Public Art : Hordern's Monument or Hordern
Sculptor : The obelisk was imported from the
Scottish masonry firm of Heslop, Wilson & Co
Description : A 9m high red granite obelisk erected
in honor of entrepreneur Anthony Hordern the man behind the WA Land Company who eventually established of the
Great Southern Railway.
Date Unveiled : The Hordern Monument was unveiled on
the 2nd July, 1890, after a 4 year delay.
Funding : The obelisk cost £792 (which included
shipping fees). The money raised was by public subscription. The staff at Anthony Hordern & Sons got the
ball rolling with a £500 donation followed by a personal donation from Mr Alexander Forrest of £50.

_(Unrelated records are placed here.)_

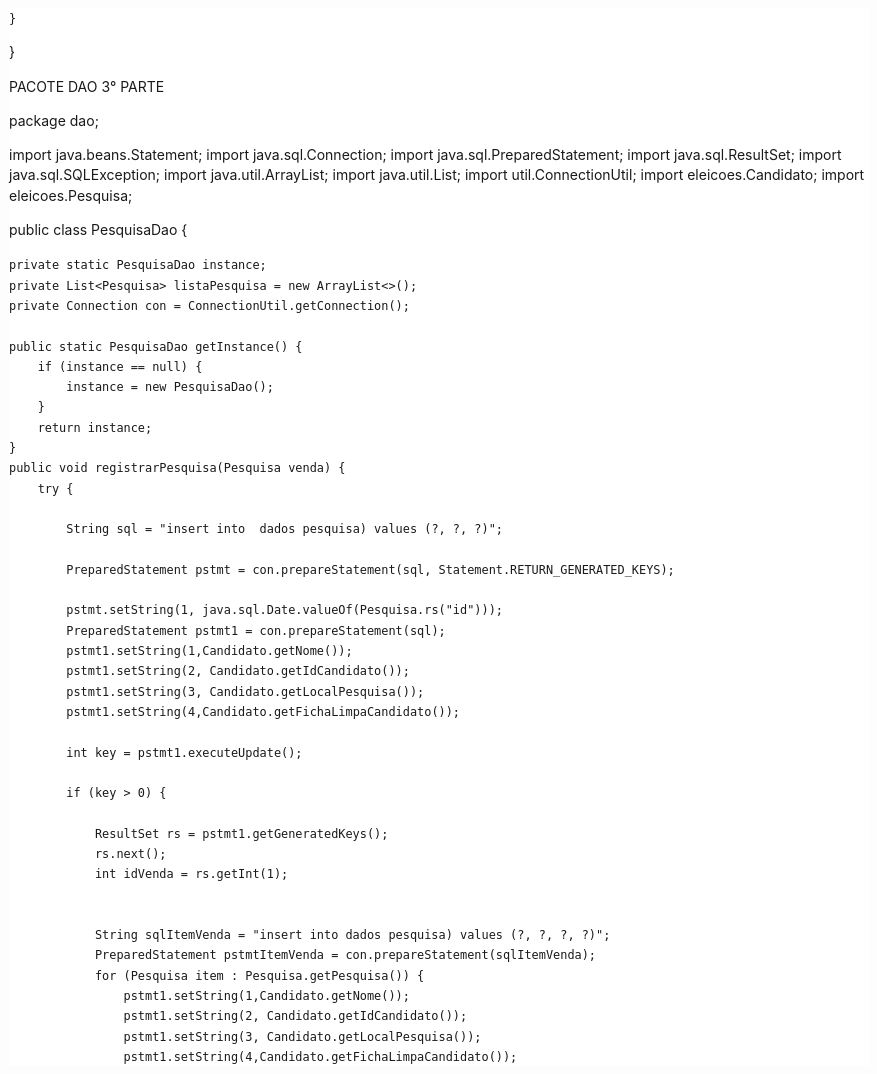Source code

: 	}
}


PACOTE DAO 3° PARTE

package dao;

import java.beans.Statement;
import java.sql.Connection;
import java.sql.PreparedStatement;
import java.sql.ResultSet;
import java.sql.SQLException;
import java.util.ArrayList;
import java.util.List;
import util.ConnectionUtil;
import eleicoes.Candidato;
import eleicoes.Pesquisa;

public class PesquisaDao {
	
	private static PesquisaDao instance;
	private List<Pesquisa> listaPesquisa = new ArrayList<>();
	private Connection con = ConnectionUtil.getConnection();
	
	public static PesquisaDao getInstance() {
		if (instance == null) {
			instance = new PesquisaDao();
		}
		return instance;
	}
	public void registrarPesquisa(Pesquisa venda) {
		try {
			
			String sql = "insert into  dados pesquisa) values (?, ?, ?)"; 
			
			PreparedStatement pstmt = con.prepareStatement(sql, Statement.RETURN_GENERATED_KEYS);
			
			pstmt.setString(1, java.sql.Date.valueOf(Pesquisa.rs("id")));
			PreparedStatement pstmt1 = con.prepareStatement(sql);
			pstmt1.setString(1,Candidato.getNome());
			pstmt1.setString(2, Candidato.getIdCandidato());
			pstmt1.setString(3, Candidato.getLocalPesquisa());
			pstmt1.setString(4,Candidato.getFichaLimpaCandidato());
			
			int key = pstmt1.executeUpdate();
			
			if (key > 0) {
			
				ResultSet rs = pstmt1.getGeneratedKeys();
				rs.next();
				int idVenda = rs.getInt(1);
			
			
				String sqlItemVenda = "insert into dados pesquisa) values (?, ?, ?, ?)";
				PreparedStatement pstmtItemVenda = con.prepareStatement(sqlItemVenda);
				for (Pesquisa item : Pesquisa.getPesquisa()) {
					pstmt1.setString(1,Candidato.getNome());
					pstmt1.setString(2, Candidato.getIdCandidato());
					pstmt1.setString(3, Candidato.getLocalPesquisa());
					pstmt1.setString(4,Candidato.getFichaLimpaCandidato());
					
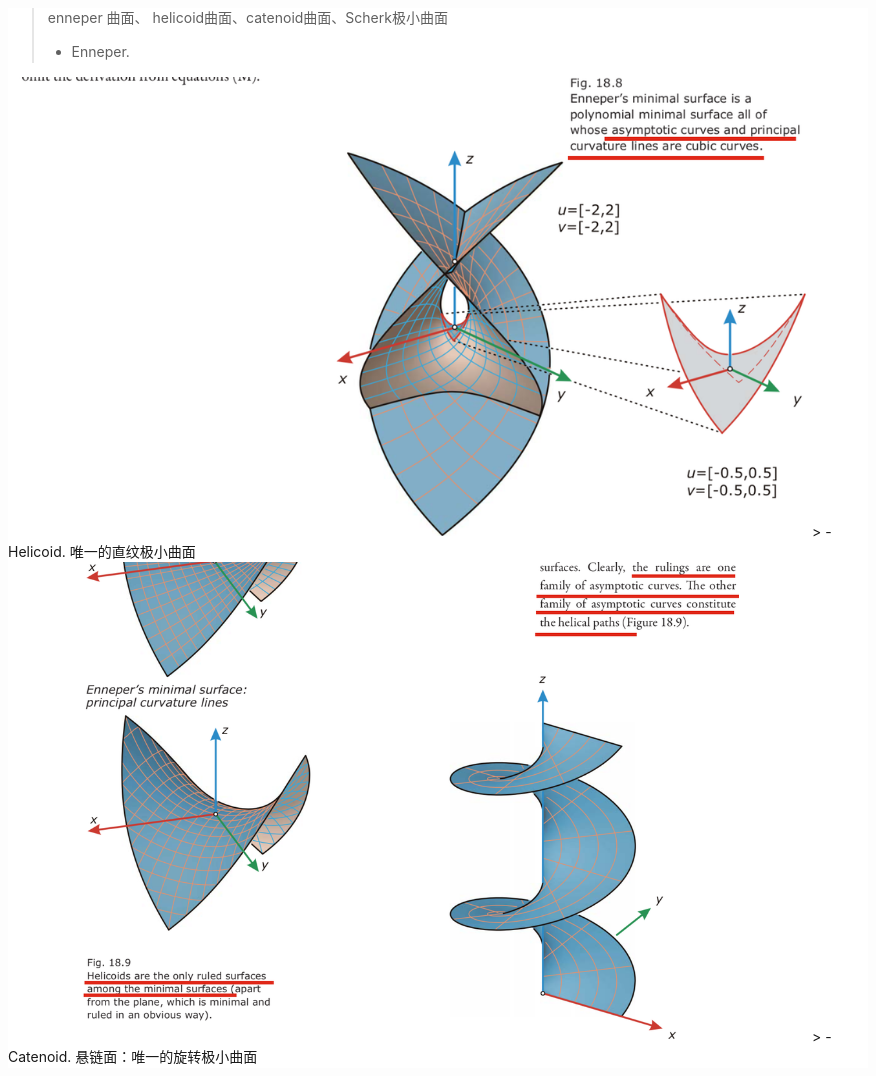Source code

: > enneper 曲面、 helicoid曲面、catenoid曲面、Scherk极小曲面
> - Enneper.
<img src="/images/posts/AG/18-8 enneper.png" height="460" width="800">
> - Helicoid. 唯一的直纹极小曲面
<img src="/images/posts/AG/18-9 helicoid.png" height="480" width="800">
> - Catenoid. 悬链面：唯一的旋转极小曲面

Location : Hordern's Monument is located in the
middle of a roundabout at the top of York Street, Albany, Western Australia.
was erected by the people
of Western Australia
To perpetuate the memory
of the late Anthony Hordern
Who by his energy and enterprise
obtained from the Western Australian
Government, sanction to constructing the Great
Southern Railway. The first in the colony
constructed on the land grant system
and who died on board the
R.M.S Carthage on his way
from England to Australia
on the 16th day of September 1886.
So Who Was Anthony Hordern? : Anthony Hordern (1844-1886) was a
popular figure in Western Australia, thanks of his involvement in setting up a syndicate in
London to raise money for the establishment the Great Southern Railway. Often referred to as the "the Cecil
Rhodes of Western Australia" Mr Hordern was the son of a Sydney merchant.

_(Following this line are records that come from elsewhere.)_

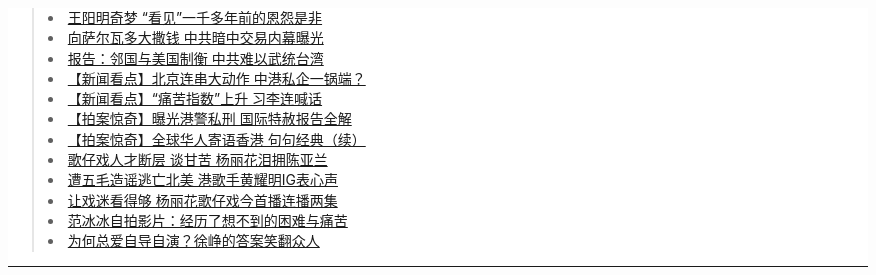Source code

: > <li><a href="http://www.epochtimes.com/gb/19/8/31/n11490747.htm">王阳明奇梦 “看见”一千多年前的恩怨是非</a></li>
> <li><a href="http://www.epochtimes.com/gb/19/9/22/n11539358.htm">向萨尔瓦多大撒钱 中共暗中交易内幕曝光</a></li>
> <li><a href="http://www.epochtimes.com/gb/19/9/23/n11540476.htm">报告：邻国与美国制衡 中共难以武统台湾</a></li>
> <li><a href="http://www.epochtimes.com/gb/19/9/23/n11541250.htm">【新闻看点】北京连串大动作 中港私企一锅端？</a></li>
> <li><a href="http://www.epochtimes.com/gb/19/9/19/n11533140.htm">【新闻看点】“痛苦指数”上升 习李连喊话</a></li>
> <li><a href="http://www.epochtimes.com/gb/19/9/20/n11533815.htm">【拍案惊奇】曝光港警私刑 国际特赦报告全解</a></li>
> <li><a href="http://www.epochtimes.com/gb/19/9/21/n11536382.htm">【拍案惊奇】全球华人寄语香港 句句经典（续）</a></li>
> <li><a href="http://www.epochtimes.com/gb/19/9/23/n11540650.htm">歌仔戏人才断层 谈甘苦 杨丽花泪拥陈亚兰</a></li>
> <li><a href="http://www.epochtimes.com/gb/19/9/22/n11539083.htm">遭五毛造谣逃亡北美 港歌手黄耀明IG表心声</a></li>
> <li><a href="http://www.epochtimes.com/gb/19/9/24/n11542872.htm">让戏迷看得够 杨丽花歌仔戏今首播连播两集</a></li>
> <li><a href="http://www.epochtimes.com/gb/19/9/22/n11539367.htm">范冰冰自拍影片：经历了想不到的困难与痛苦</a></li>
> <li><a href="http://www.epochtimes.com/gb/19/9/22/n11539304.htm">为何总爱自导自演？徐峥的答案笑翻众人</a></li>
<hr>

During the late 1800's shipping became an increasing problem in Western Australia due to the fact Fremantle had
no safe harbour, thanks to a rocky bar blocking the mouth of the Swan River. Instead ships were either forced to
anchor offshore or head to Albany and the safety of its deepwater harbour. This and the lack of transport
facilities in growing agricultural regions made the growth of the new colony slow and cumbersome. With John Forrest
and chief engineer C.Y.O'Connor spending up big on the Eastern Railway (servicing the goldfields), the
pipeline and local Perth infrastructure there was little money or inclination to build another major railway
line, unless it could be privately funded in part. The govenment for their role secured 2 million acres of
land between King George Sound and Beverley.
Numerous offers were put forth but most were rejected or withdrawn. Enter Sir Anthony Hordern, a wealthy
businessman from the Eastern States. Hordern was so convinced of the potential and possibilities of
building the Great Southern railway line he formed the Western Australian Land Company in London with a
capital of £300,000 and a debenture issue of £500,000. The money would cover the costs of building a line from
Albany to Beverley, a distance of 243 miles (391km). From Beverley it would connect to the then Government Railway
Terminus which went all the way through to Fremantle.
After Mr Hordern successfully floated the WA Land Company in England he headed home to Albany on the ship
S.S.Carthage. In the meantime the townsfolk in Albany busily began organising a welcoming home celebration for
their "hero", which included a banquet and a sporting display. Unfortunately, four days before reaching Australia
Mr Hordern died suddenly from encephalitis (inflammation of the brain) at the age of 42. Shocked officials were
only informed of his death when the ship pulled in to berth. His body was already prepared for burial in a teak
coffin covered in tarred canvas, re his request to the ship's captain, he wanted to be buried in Albany.
During his funeral nearly all the towns folk lined the streets to pay their last respects. A few days later
a public holiday was declared by the Governor and flags were flown at half mast. Anthony Hordern left behind a wife
and four children.
Trivia : A similar obelisk in blue granite was erected at his
grave in Memorial Park Cemetery, Albany.